Namun Sekretaris Fraksi Gerindra, Edi Prabowo, mengaku khawatir TNI akan terpecah belah bila hal itu tetap dilakukan.
“Melihat kondisi di TNI kalau saya pribadi kok (berpikir) belum saatnya dan belum perlu sekarang. Misalnya dari tingkat kedewasaan perlu harus diuji kembali,” ujar Edi kepada wartawan di Gedung Nusantara II, Senayan, Jakarta, Jumat (23/9), seperti dilansir Rakyat Merdeka.
Edi mengatakan, pendapatnya ini bukan bermaksud mengecilkan semangat berdemokrasi. Namun sebaiknya hal itu direalisasikan setelah dua atau tiga periode pemilu lagi.
“Saat ini dari satu perbedaan dari antar departemen sesama TNI itu pun mengakibatkan ribut yang begitu ekstrem walaupun itu terkait hal yang kecil.
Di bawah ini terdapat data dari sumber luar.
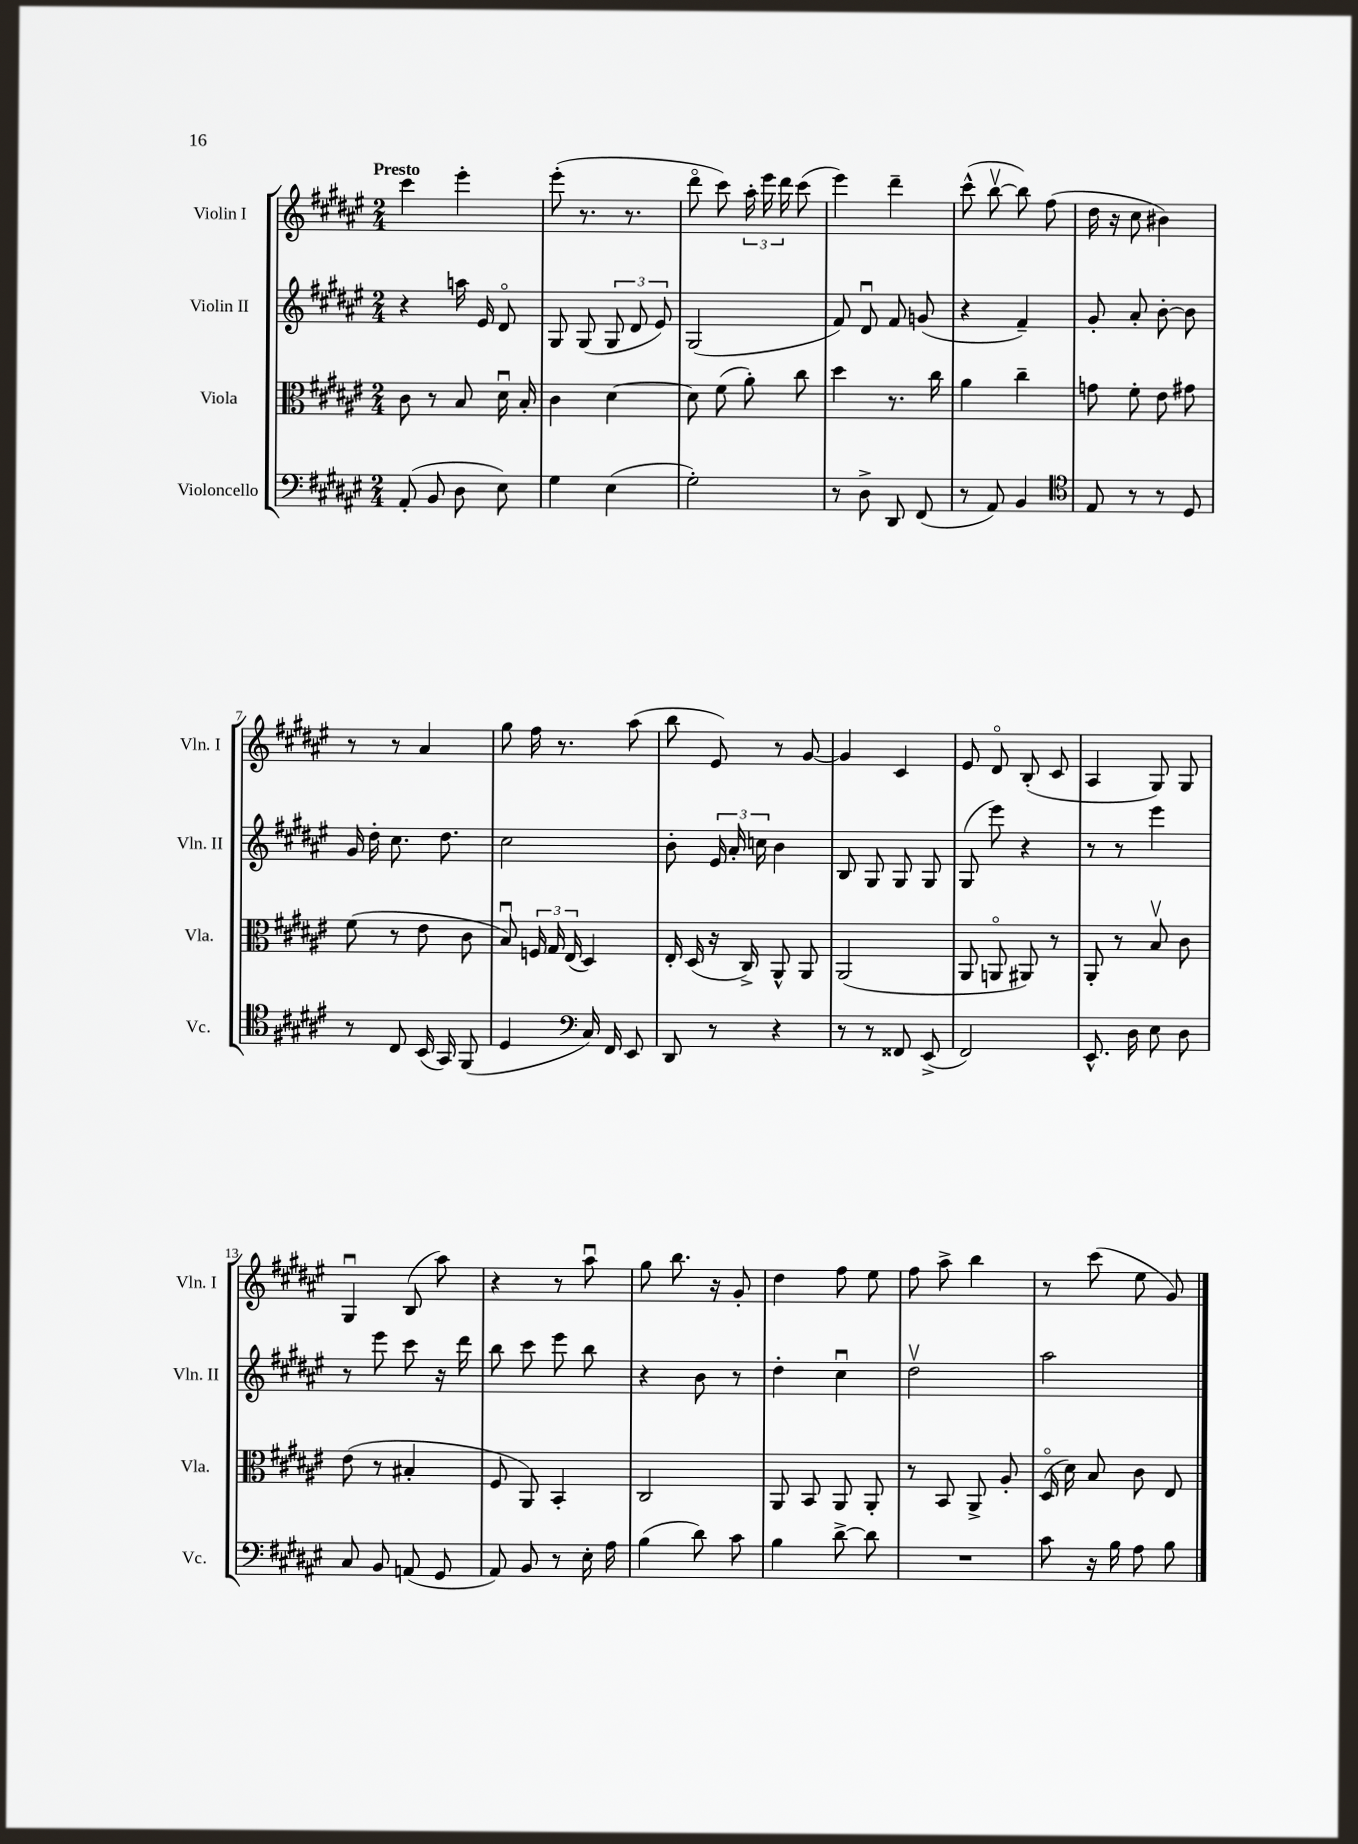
<<
\new StaffGroup <<
\new Staff = "s0" \with { instrumentName = "Violin I" shortInstrumentName = "Vln. I" } {
    \clef treble \key fis \major \numericTimeSignature \time 2/4 \tempo "Presto"
    \autoBeamOff cis'''4 eis'''4-. |
    eis'''8-.( r8. r8. |
    dis'''8\flageolet cis'''8) \tuplet 3/2 { ais''16-. eis'''16 dis'''16 } cis'''8( |
    eis'''4) dis'''4-- |
    cis'''8-^( b''8~\upbow b''8) fis''8( |
    dis''16 r16 cis''8 bis'4) |
    r8 r8 ais'4 |
    gis''8 fis''16 r8. ais''8( |
    b''8 eis'8) r8 gis'8~ |
    gis'4 cis'4 |
    eis'8 dis'8\flageolet b8-.( cis'8 |
    ais4 gis8) gis8 |
    gis4\downbow b8( ais''8) |
    r4 r8 ais''8\downbow |
    gis''8 b''8. r16 gis'8-. |
    dis''4 fis''8 eis''8 |
    fis''8 ais''8-> b''4 |
    r8 cis'''8( eis''8 gis'8) \bar "|." |
}
\new Staff = "s1" \with { instrumentName = "Violin II" shortInstrumentName = "Vln. II" } {
    \clef treble \key fis \major \numericTimeSignature \time 2/4
    \autoBeamOff r4 a''16 eis'16 dis'8\flageolet |
    gis8 gis8( \tuplet 3/2 { gis8 dis'8 eis'8) } |
    gis2( |
    fis'8) dis'8\downbow fis'8 g'8( |
    r4 fis'4--) |
    gis'8-. ais'8-. b'8~-. b'8 |
    gis'16 dis''16-. cis''8. dis''8. |
    cis''2 |
    b'8-. \tuplet 3/2 { eis'16 ais'16-. c''16 } b'4 |
    b8 gis8 gis8 gis8 |
    gis8( eis'''8) r4 |
    r8 r8 eis'''4 |
    r8 eis'''8 cis'''8 r16 dis'''16 |
    b''8 cis'''8 eis'''8 b''8 |
    r4 b'8 r8 |
    dis''4-. cis''4\downbow |
    dis''2\upbow |
    ais''2 \bar "|." |
}
\new Staff = "s2" \with { instrumentName = "Viola" shortInstrumentName = "Vla." } {
    \clef alto \key fis \major \numericTimeSignature \time 2/4
    \autoBeamOff cis'8 r8 b8 dis'16\downbow b16-. |
    cis'4 dis'4~ |
    dis'8 fis'8( ais'8-.) cis''8 |
    dis''4 r8. cis''16 |
    ais'4 cis''4-- |
    g'8 fis'8-. eis'8 gis'8 |
    fis'8( r8 eis'8 cis'8 |
    b8\downbow) \tuplet 3/2 { f16 gis16 eis16( } dis4) |
    eis16-. dis16( r16 cis16->) ais,8-^ ais,8 |
    ais,2( |
    ais,8 a,8\flageolet ais,8) r8 |
    ais,8-. r8 b8\upbow cis'8 |
    eis'8( r8 bis4-. |
    fis8 ais,8) b,4-. |
    cis2 |
    ais,8 b,8 ais,8 ais,8-. |
    r8 b,8 ais,8-> ais8-. |
    dis16\flageolet( dis'16) b8 cis'8 eis8 \bar "|." |
}
\new Staff = "s3" \with { instrumentName = "Violoncello" shortInstrumentName = "Vc." } {
    \clef bass \key fis \major \numericTimeSignature \time 2/4
    \autoBeamOff ais,8-.( b,8 dis8 eis8) |
    gis4 eis4( |
    gis2-.) |
    r8 dis8-> dis,8 fis,8( |
    r8 ais,8) b,4 |
    \clef tenor eis8 r8 r8 dis8 |
    r8 cis8 b,16( gis,16) fis,8( |
    dis4 \clef bass cis16) fis,16 eis,8 |
    dis,8 r8 r4 |
    r8 r8 fisis,8 eis,8->( |
    fis,2) |
    eis,8.-^ dis16 eis8 dis8 |
    cis8 b,8 a,8( gis,8 |
    ais,8) b,8 r8 eis16-. ais16 |
    b4( dis'8) cis'8 |
    b4 dis'8~-> dis'8 |
    R2 |
    cis'8 r16 b16 ais8 b8 \bar "|." |
}
>>
>>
Nah apalagi ini menyangkut ideologis,” tukas dia.
Ia lebih menaruh perhatian pada perlunya upaya untuk pendewasaan dari unsur kesejahteraan personel TNI, misalnya dari sudut gaji.
“Karena saya tidak yakin akan dewasa begitu saja tanpa sebuah proses yang simultan. Jumlah suaranya pun tidak signifikan misalnya 500 ribu,” jelasnya.